Yomiel still being redeemed, despite everyting is part of what makes the ending so amazing, IMO. Keep in mind that without his help the happy ending would have been impossible, and he did not expect to survive an encounter with Mino in the first place.
Ensemble Darkhorse: Like half the fanfiction about the series so far is about Yomiel.
Why wouldn't he be popular? After all, it's his picture on the box.
And most of the art is of either the main characters or... Jeego and Tengo, the oneshot villains from the beginning who show up for about five minutes each.
Fridge Brilliance: At one point, Cabanela says that he recognized that the supposed doctor doing the autopsy on the corpse was a phony because he wasn't doing his job right. How did Cabanela know he wasn't doing his job right? Think about what we learn about Yomiel's body later, and it's obvious that it's because he didn't remark at all on the fact that Yomiel's body had no injuries at all, something Cabanela would know to be the case from prior experience.
Sissel saves many lives over the course of the evening. Nine of them, in fact: Lynne, Missile, the Justice Minister, Detective Rindge, Detective Jowd, Inspector Cabanela, the Park Hippie, the Pigeon Man and Yomiel. Of course, everybody knows how many lives cats are said to have...
The name of the park (and the meteor that "killed" Yomiel and started all of this Ghost Trick business) is Temsik — Kismet backwards, an Urdu word for fate. In other words, "reversed fate", what Sissel does best.
Sissel has amnesia, it happens to nearly everyone when they die. But did anyone else "lose" their literacy? Or believe that guns kill by sound instead of bullets? The only other character like that was Missile. Missile and Sissel are intellectual equals throughout the game. It's just that they act like opposites-like a dog and cat.
The reason Missile is far more powerful than Sissel or his previous-timeline self, and has reach on par with Yomiel? He died right above the main Temsik meteor. Yomiel was directly hit, but with a small fragment. Sissel, though, was a foot or two from said fragment, and Missile-Prime/Ray was barely in range at all.
Not entirely. Ray's suggestions to Sissel, in hindsight, clearly coincide with what keeps Lynne and Kamila safe. He also begins fading when Missile is killed in the current timeline.
Squick: The toilet pipe system that is used by some prisoners to communicate with each other is a brilliant idea. Then again, they must also use and flush their toilets after more... mundane acts, and the bell of the receiver prisoner presumably jingles then too...
Chapter 9 tops it with the escape sequence. Stairs, anyone?
Chapter 10 wins the record for forcing the most restarts, including at least one where you have to erase a checkpoint.
Chapter 14's umbrella has stumped many people.

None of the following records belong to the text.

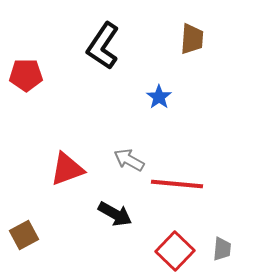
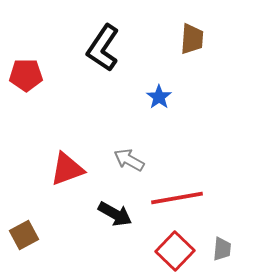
black L-shape: moved 2 px down
red line: moved 14 px down; rotated 15 degrees counterclockwise
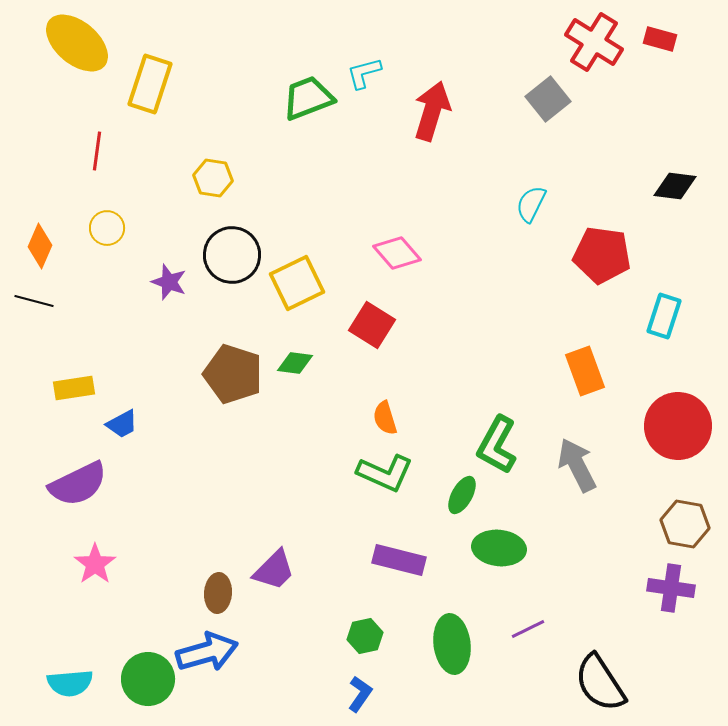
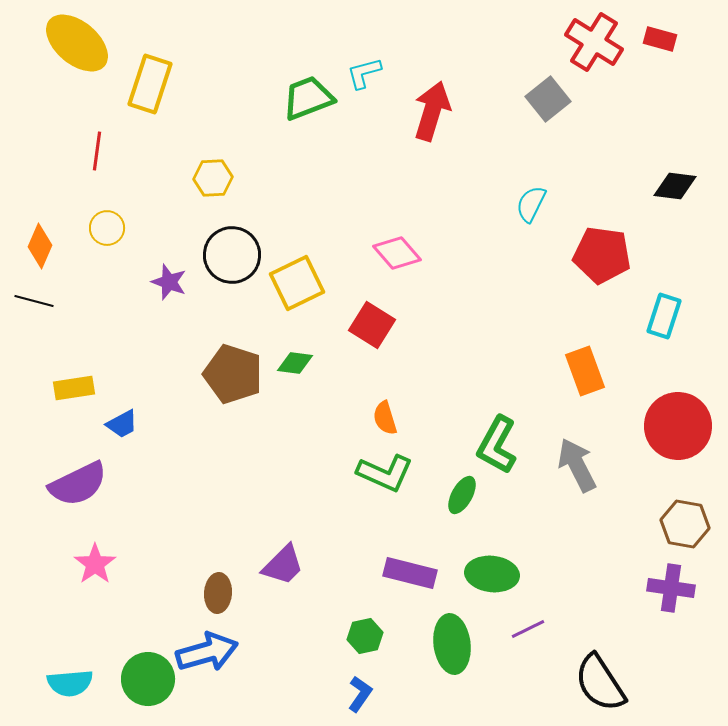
yellow hexagon at (213, 178): rotated 12 degrees counterclockwise
green ellipse at (499, 548): moved 7 px left, 26 px down
purple rectangle at (399, 560): moved 11 px right, 13 px down
purple trapezoid at (274, 570): moved 9 px right, 5 px up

Made even worse by the fact that the hint that you get when you miss the critical point (namely when the park guardian jumps upon the seesaw) is misleading; it implies you have to stop him from running, which you couldn't really do. You do have to delay him, but it doesn't have anything to do with making him stop running.
Chapter 15, made more complicated by the presence of the Manipulator.
The underlying animation is incredibly good, which is to say the character models and movements are fantastic. However, their translation into a few pixels on a DS screen doesn't do the animation anywhere near the amount of justice it deserves.
In other words, it looks great in motion, but makes for awful magazine screenshots. A very common thing with DS games.
The Temsik meteorite, when we finally see it fall in the final chapter.Spectacular.
The Woobie: It's impossible not to feel for Kamila considering all she goes through.
Same goes for Yomiel, too, for that matter, after his Heel Face Turn.